- _What you will do_
What lines in the records below include the word "down"? Return each one.

Stored items:
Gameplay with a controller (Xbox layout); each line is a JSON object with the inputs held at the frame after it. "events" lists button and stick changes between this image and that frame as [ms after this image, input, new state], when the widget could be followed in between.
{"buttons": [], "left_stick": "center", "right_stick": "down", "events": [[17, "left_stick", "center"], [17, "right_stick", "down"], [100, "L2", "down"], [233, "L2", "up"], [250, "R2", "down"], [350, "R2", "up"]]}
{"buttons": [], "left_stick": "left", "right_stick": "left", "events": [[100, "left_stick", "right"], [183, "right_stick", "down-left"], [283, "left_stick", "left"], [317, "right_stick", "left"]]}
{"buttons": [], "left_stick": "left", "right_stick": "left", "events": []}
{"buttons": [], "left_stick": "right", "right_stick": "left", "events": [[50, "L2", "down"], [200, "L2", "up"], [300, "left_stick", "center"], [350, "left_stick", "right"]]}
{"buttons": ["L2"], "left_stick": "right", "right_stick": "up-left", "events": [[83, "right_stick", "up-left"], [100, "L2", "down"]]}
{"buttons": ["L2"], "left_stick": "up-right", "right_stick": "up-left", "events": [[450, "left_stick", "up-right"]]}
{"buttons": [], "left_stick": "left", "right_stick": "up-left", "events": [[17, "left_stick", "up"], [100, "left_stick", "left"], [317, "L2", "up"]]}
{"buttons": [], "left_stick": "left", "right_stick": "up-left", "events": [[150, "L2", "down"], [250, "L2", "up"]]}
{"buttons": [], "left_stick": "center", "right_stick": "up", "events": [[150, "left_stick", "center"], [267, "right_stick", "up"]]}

- _Completed exercise_
{"buttons": [], "left_stick": "center", "right_stick": "down", "events": [[17, "left_stick", "center"], [17, "right_stick", "down"], [100, "L2", "down"], [233, "L2", "up"], [250, "R2", "down"], [350, "R2", "up"]]}
{"buttons": [], "left_stick": "left", "right_stick": "left", "events": [[100, "left_stick", "right"], [183, "right_stick", "down-left"], [283, "left_stick", "left"], [317, "right_stick", "left"]]}
{"buttons": [], "left_stick": "right", "right_stick": "left", "events": [[50, "L2", "down"], [200, "L2", "up"], [300, "left_stick", "center"], [350, "left_stick", "right"]]}
{"buttons": ["L2"], "left_stick": "right", "right_stick": "up-left", "events": [[83, "right_stick", "up-left"], [100, "L2", "down"]]}
{"buttons": [], "left_stick": "left", "right_stick": "up-left", "events": [[150, "L2", "down"], [250, "L2", "up"]]}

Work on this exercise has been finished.